Start of SUPPLIED DATA
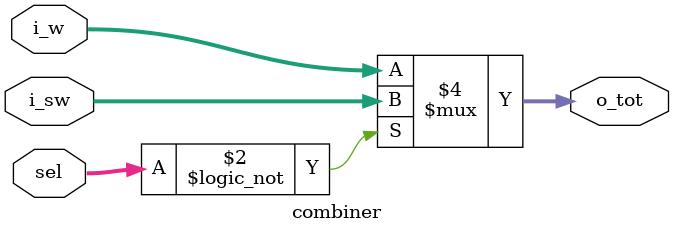
<source format=v>
`timescale 1ns / 1ps

module combiner (
    input      [ 1:0] sel,
    input      [23:0] i_sw,
    input      [23:0] i_w,
    output reg [23:0] o_tot
);

    always @(*) begin
        if (sel == 1'b0) o_tot = i_sw;  // stopwatch 데이터 선택
        else o_tot = i_w;  // watch 데이터 선택
    end
endmodule

</source>
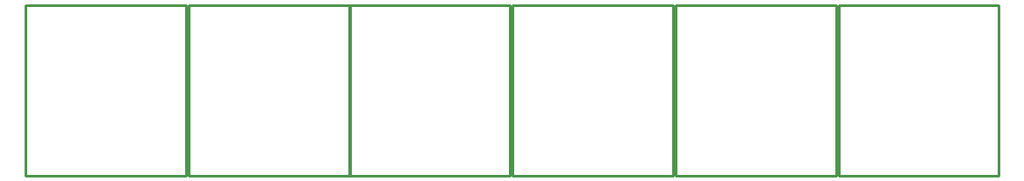
<source format=gbo>
G04 DipTrace 3.3.1.3*
G04 patch_panel_RG-45_5e_cat_24-port_BottomSilk.gbo*
%MOMM*%
G04 #@! TF.FileFunction,Legend,Bot*
G04 #@! TF.Part,Single*
%ADD10C,0.25*%
%FSLAX35Y35*%
G04*
G71*
G90*
G75*
G01*
G04 BotSilk*
%LPD*%
X9552373Y748000D2*
D10*
Y2397000D1*
X8005373D1*
Y748000D1*
X9552373D1*
X7980750D2*
Y2397000D1*
X6433750D1*
Y748000D1*
X7980750D1*
X6409123D2*
Y2397000D1*
X4862123D1*
Y748000D1*
X6409123D1*
X4837500D2*
Y2397000D1*
X3290500D1*
Y748000D1*
X4837500D1*
X3280873D2*
Y2397000D1*
X1733873D1*
Y748000D1*
X3280873D1*
X1709250D2*
Y2397000D1*
X162250D1*
Y748000D1*
X1709250D1*
M02*

</source>
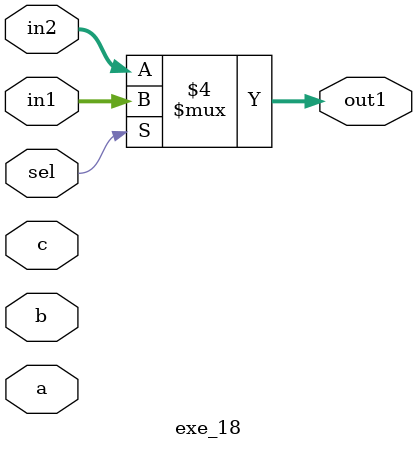
<source format=sv>
/**
*Codigo teste de modulo Aula2
*
*Autor: Víctor Vinicius Welter
*
*Data: Outubro de 2022
*
*Especificacao:
Implemente um circuito com entradas in1 e in2 de 3 bits, a, b, c, de 1 bit, e uma saída
out1 de 3 bits.
● Implemente a funcionalidade da figura ao lado que ao final gera um sinal interno sel
● Use o sinal sel para decidir qual valor será atribuído para out1. Quando sel é 1, out1
recebe in1. Caso contrário, recebe in2.
Dica: usar operador ?:, if-else, ou case

*/
module exe_18 (
    input logic [2:0] in1,
    input logic [2:0] in2,

    input logic a,
    input logic b,
    input logic c,
    
    input logic sel,

    output logic [2:0] out1
);

always_comb begin
    if(sel == 1) begin
        out1 = in1;
    end
    else begin 
        out1 = in2;
    end
end

endmodule
</source>
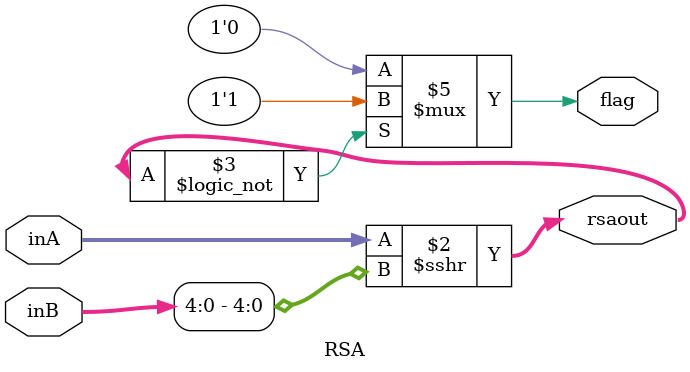
<source format=v>
`timescale 1ns / 1ps


module RSA(inA, inB, rsaout, flag);
    input [31:0] inA;
    input [31:0] inB;
    output reg [31:0] rsaout;
    output reg flag;
    
    always@(*) begin
        rsaout = $signed(inA)>>>inB[4:0];
        if(rsaout==0)
            flag = 1;
        else
            flag = 0;
    end
endmodule
</source>
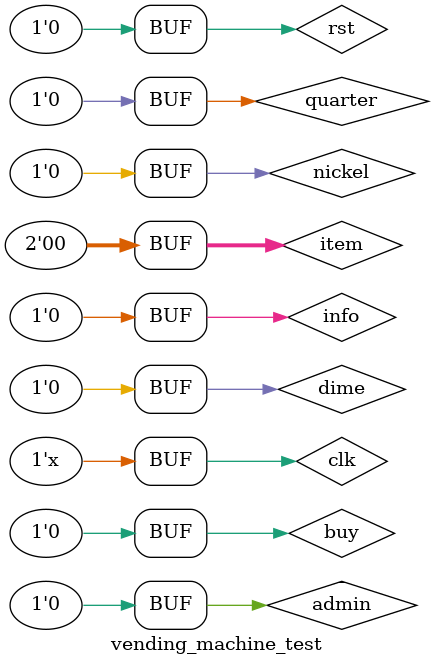
<source format=v>
`timescale 1ns / 1ps


module vending_machine_test;

	// Inputs
	reg clk;
	reg [1:0] item;
	reg nickel;
	reg dime;
	reg quarter;
	reg rst;
	reg admin;
	reg info;
	reg buy;

	// Outputs
	wire [2:0] output_state;
	wire [6:0] output_money;

	// Instantiate the Unit Under Test (UUT)
	vending_machine uut (
		.clk(clk), 
		.item(item), 
		.nickel(nickel), 
		.dime(dime), 
		.quarter(quarter), 
		.rst(rst), 
		.admin(admin), 
		.info(info), 
		.buy(buy), 
		.output_state(output_state),
		.output_money(output_money)
	);
	
	

	initial begin
		// Initialize Inputs
		clk = 0;
		item = 0;
		nickel = 0;
		dime = 0;
		quarter = 0;
		rst = 0;
		admin = 0;
		info = 0;
		buy = 0;
		// Initial State: Price - 000

		// Wait 100 ns for global reset to finish
		#100;
        
		// Add stimulus here
		info = 1;
		#1000;			// State: Quantity - 001
		info = 0;	
		#1000;			// State: Price - 000
		admin = 1;
		#1000;			// State: Revenue - 010
		info = 1;
		#1000; 		// State: Update - 011
		admin = 0; 
		#1000; 		// State: Quantity - 001
		admin = 1; 
		info = 0; 
		#1000; 		// State: Revenue - 010
		//nickel = 1;
		#1000; 		// State: Revenue - 010
		//nickel = 0;
		admin = 0;
		info = 0;
		#1000;			// State: Price - 000
		nickel = 1;		// Money: 0000101
		#10;				// State: Buy - 100
		nickel = 0;
		#1000;
		nickel = 1;		// Money: 0001010
		#10;
		nickel = 0;		
		#1000;
		dime = 1;		// Money: 0010100
		#10;
		dime = 0;
		#1000;
		quarter = 1;	// Money: 0101101
		#10;
		quarter = 0;

	end
	always
		#5 clk = ~clk;
     
endmodule


</source>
End of SUPPLIED DATA
Nothing but the records, repeated exactly and stripped of pictures, should appear in the answer.

<source format=v>
`timescale 1ns / 1ps

module combiner (
    input      [ 1:0] sel,
    input      [23:0] i_sw,
    input      [23:0] i_w,
    output reg [23:0] o_tot
);

    always @(*) begin
        if (sel == 1'b0) o_tot = i_sw;  // stopwatch 데이터 선택
        else o_tot = i_w;  // watch 데이터 선택
    end
endmodule

</source>
<source format=gbo>
G04 DipTrace 3.3.1.3*
G04 patch_panel_RG-45_5e_cat_24-port_BottomSilk.gbo*
%MOMM*%
G04 #@! TF.FileFunction,Legend,Bot*
G04 #@! TF.Part,Single*
%ADD10C,0.25*%
%FSLAX35Y35*%
G04*
G71*
G90*
G75*
G01*
G04 BotSilk*
%LPD*%
X9552373Y748000D2*
D10*
Y2397000D1*
X8005373D1*
Y748000D1*
X9552373D1*
X7980750D2*
Y2397000D1*
X6433750D1*
Y748000D1*
X7980750D1*
X6409123D2*
Y2397000D1*
X4862123D1*
Y748000D1*
X6409123D1*
X4837500D2*
Y2397000D1*
X3290500D1*
Y748000D1*
X4837500D1*
X3280873D2*
Y2397000D1*
X1733873D1*
Y748000D1*
X3280873D1*
X1709250D2*
Y2397000D1*
X162250D1*
Y748000D1*
X1709250D1*
M02*

</source>
<source format=sv>
/**
*Codigo teste de modulo Aula2
*
*Autor: Víctor Vinicius Welter
*
*Data: Outubro de 2022
*
*Especificacao:
Implemente um circuito com entradas in1 e in2 de 3 bits, a, b, c, de 1 bit, e uma saída
out1 de 3 bits.
● Implemente a funcionalidade da figura ao lado que ao final gera um sinal interno sel
● Use o sinal sel para decidir qual valor será atribuído para out1. Quando sel é 1, out1
recebe in1. Caso contrário, recebe in2.
Dica: usar operador ?:, if-else, ou case

*/
module exe_18 (
    input logic [2:0] in1,
    input logic [2:0] in2,

    input logic a,
    input logic b,
    input logic c,
    
    input logic sel,

    output logic [2:0] out1
);

always_comb begin
    if(sel == 1) begin
        out1 = in1;
    end
    else begin 
        out1 = in2;
    end
end

endmodule
</source>
<source format=v>
`timescale 1ns / 1ps


module RSA(inA, inB, rsaout, flag);
    input [31:0] inA;
    input [31:0] inB;
    output reg [31:0] rsaout;
    output reg flag;
    
    always@(*) begin
        rsaout = $signed(inA)>>>inB[4:0];
        if(rsaout==0)
            flag = 1;
        else
            flag = 0;
    end
endmodule
</source>
<source format=v>
`timescale 1ns / 1ps


module vending_machine_test;

	// Inputs
	reg clk;
	reg [1:0] item;
	reg nickel;
	reg dime;
	reg quarter;
	reg rst;
	reg admin;
	reg info;
	reg buy;

	// Outputs
	wire [2:0] output_state;
	wire [6:0] output_money;

	// Instantiate the Unit Under Test (UUT)
	vending_machine uut (
		.clk(clk), 
		.item(item), 
		.nickel(nickel), 
		.dime(dime), 
		.quarter(quarter), 
		.rst(rst), 
		.admin(admin), 
		.info(info), 
		.buy(buy), 
		.output_state(output_state),
		.output_money(output_money)
	);
	
	

	initial begin
		// Initialize Inputs
		clk = 0;
		item = 0;
		nickel = 0;
		dime = 0;
		quarter = 0;
		rst = 0;
		admin = 0;
		info = 0;
		buy = 0;
		// Initial State: Price - 000

		// Wait 100 ns for global reset to finish
		#100;
        
		// Add stimulus here
		info = 1;
		#1000;			// State: Quantity - 001
		info = 0;	
		#1000;			// State: Price - 000
		admin = 1;
		#1000;			// State: Revenue - 010
		info = 1;
		#1000; 		// State: Update - 011
		admin = 0; 
		#1000; 		// State: Quantity - 001
		admin = 1; 
		info = 0; 
		#1000; 		// State: Revenue - 010
		//nickel = 1;
		#1000; 		// State: Revenue - 010
		//nickel = 0;
		admin = 0;
		info = 0;
		#1000;			// State: Price - 000
		nickel = 1;		// Money: 0000101
		#10;				// State: Buy - 100
		nickel = 0;
		#1000;
		nickel = 1;		// Money: 0001010
		#10;
		nickel = 0;		
		#1000;
		dime = 1;		// Money: 0010100
		#10;
		dime = 0;
		#1000;
		quarter = 1;	// Money: 0101101
		#10;
		quarter = 0;

	end
	always
		#5 clk = ~clk;
     
endmodule


</source>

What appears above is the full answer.